Die unterhaltende Komponente ist nicht zu unterschätzen

Womit wir bei der unterhaltenden Komponente des Personals angekommen wären. Einen nicht unerhelblichen Teil des unnachahmlichen Flairs machen die darstellerischen Fähigkeiten und die ruppig-herzliche Schlagfertigkeit von Christian, „Vaader” und Rosi, der Allzweckwaffe im Service und in der Küche (neben Seniorköchin Rosa) aus. Wer als Gast schwankt angesichts der mündlich vorgetragenen Auswahl („Die Knedel kennscht ja, zum Vitello kriegscht a Dingele dazua” – das mit dem Dingele, a Kartofelle, das nehm ich!), der bekommt zu hören: „Du muscht es essen.” Und mit einem Spruch bekommt der Senior garantiert alle zum Lachen: „Alles bio, alles selbstgemacht – bis auf die Kinder!”

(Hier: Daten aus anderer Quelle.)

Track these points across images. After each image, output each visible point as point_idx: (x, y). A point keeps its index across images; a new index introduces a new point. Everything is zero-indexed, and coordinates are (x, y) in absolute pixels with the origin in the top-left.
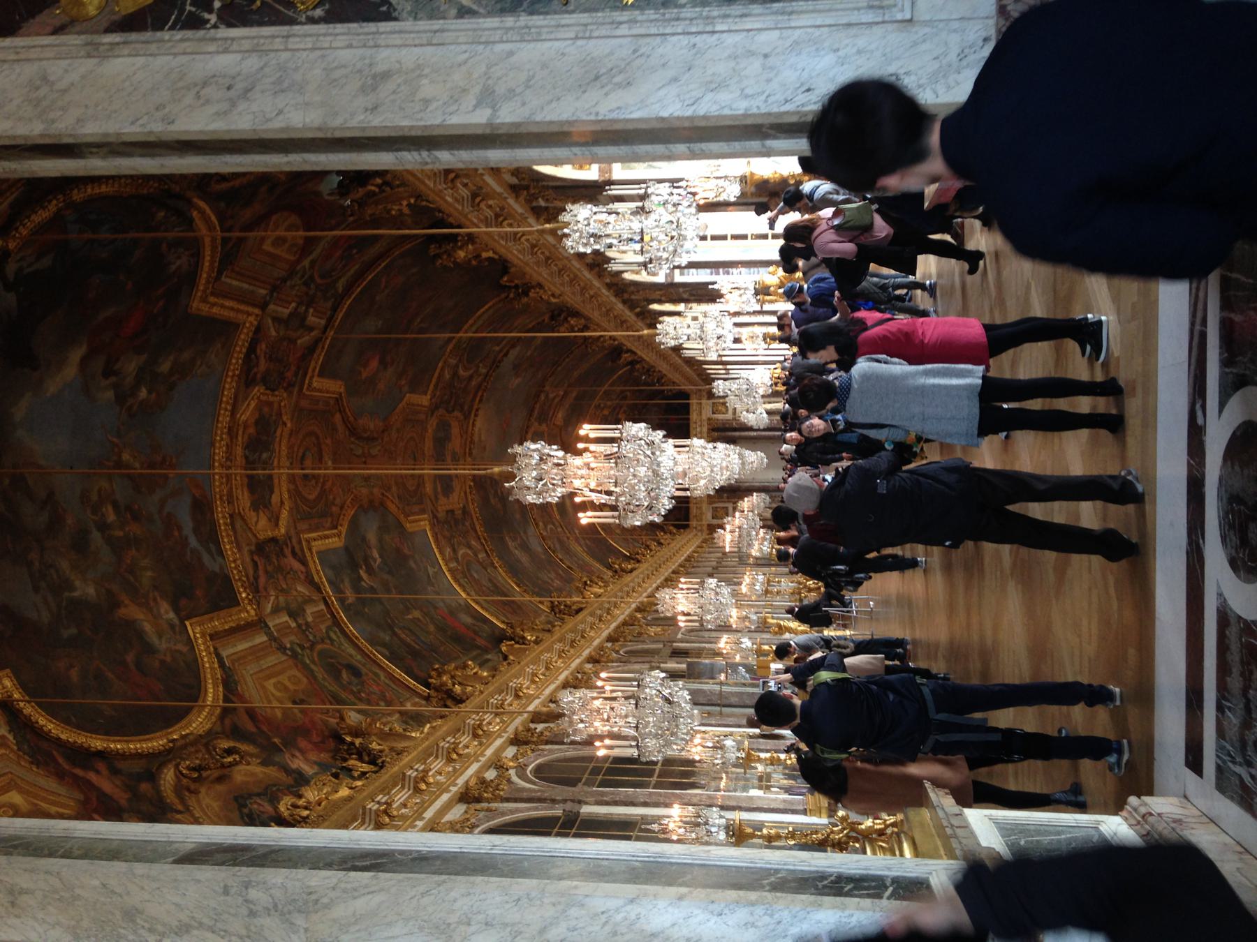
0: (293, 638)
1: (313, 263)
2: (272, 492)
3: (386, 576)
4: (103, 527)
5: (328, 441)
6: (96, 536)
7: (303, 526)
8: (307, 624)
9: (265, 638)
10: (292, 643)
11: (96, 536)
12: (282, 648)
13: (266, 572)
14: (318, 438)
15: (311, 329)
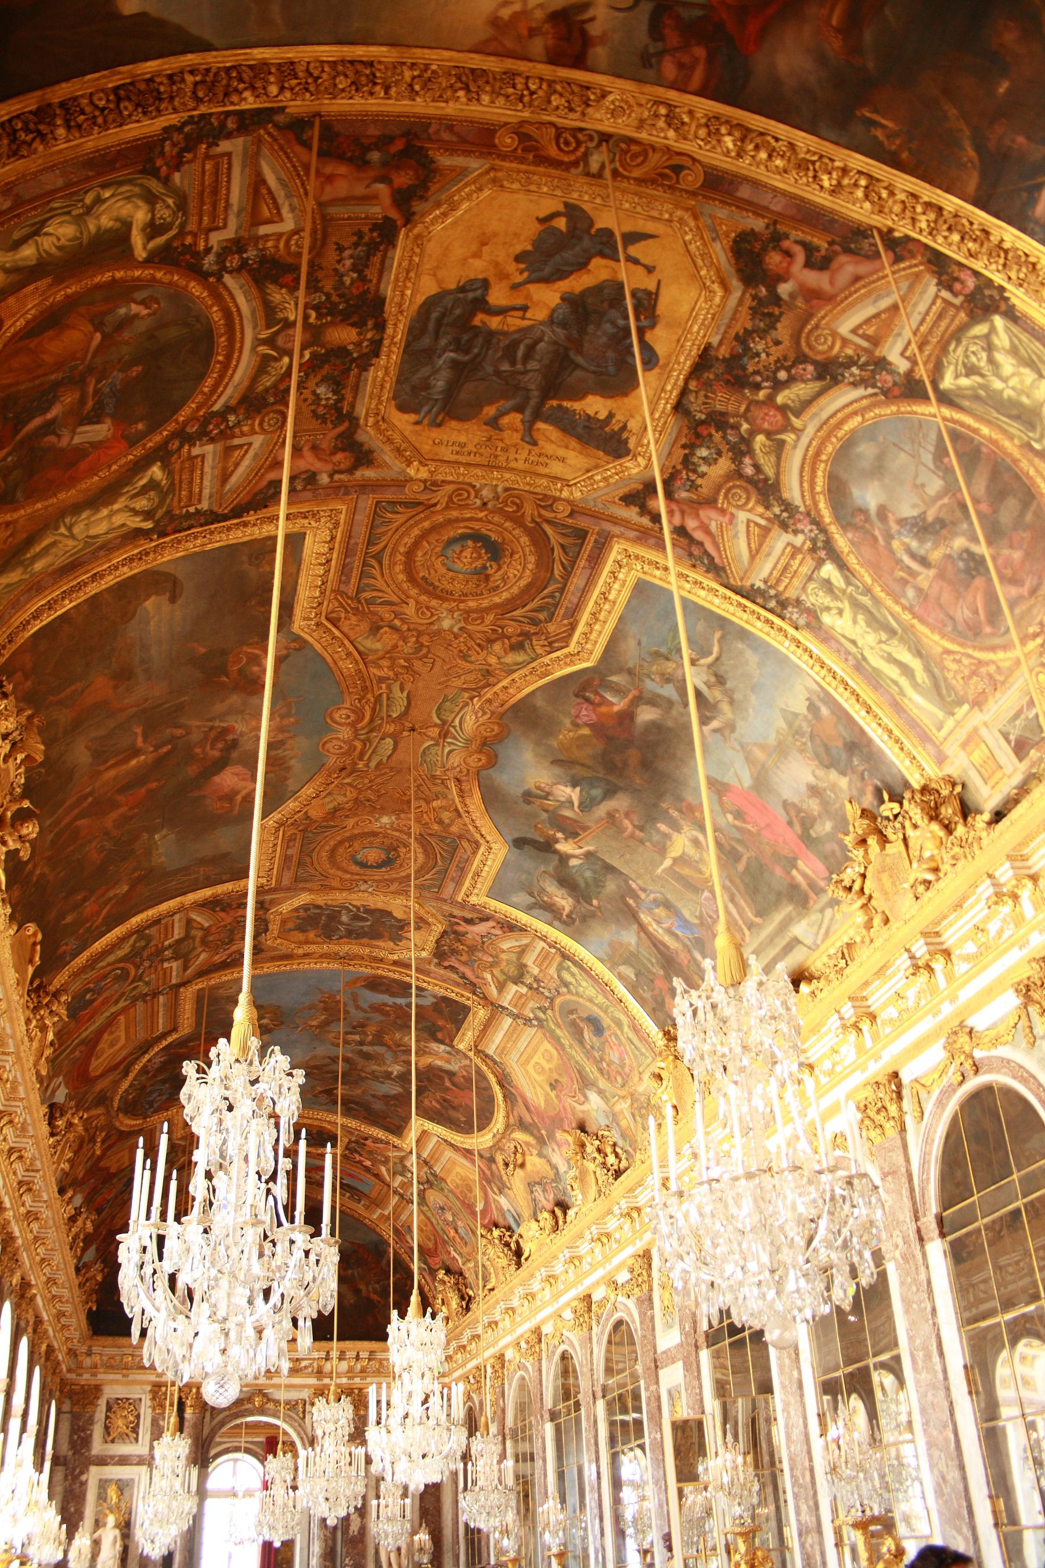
0: (532, 1004)
1: (117, 1002)
2: (389, 914)
3: (601, 811)
4: (362, 1043)
5: (351, 822)
6: (365, 1048)
7: (450, 887)
8: (537, 980)
9: (509, 1020)
10: (532, 1011)
11: (365, 1048)
12: (528, 1021)
13: (465, 963)
14: (341, 843)
15: (189, 922)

Hier ist das Ganze mehr als die Summe seiner Teile

Wer beim abschließenden Himpärr- oder Brompärr-Schnaps – Christian Pinggera destilliert darüberhinaus viele andere Früchte und Reben – nicht zu der Einsicht gelangt, dass hier das Ganze mehr ist als die Summe seiner Teile, dem ist nicht mehr zu helfen. Der Schnalshuberhof ist ein magischer Ort.
Schnalshuberhof: Oberplars 2, I 39022 Algund, Tel.: +39 0473-447324

Geöffnet: 19. Febr. – 26. Juli, 13. Aug. – 13. Dez., Do-So ab 17 Uhr, Vorbestellung ist sehr hilfreich!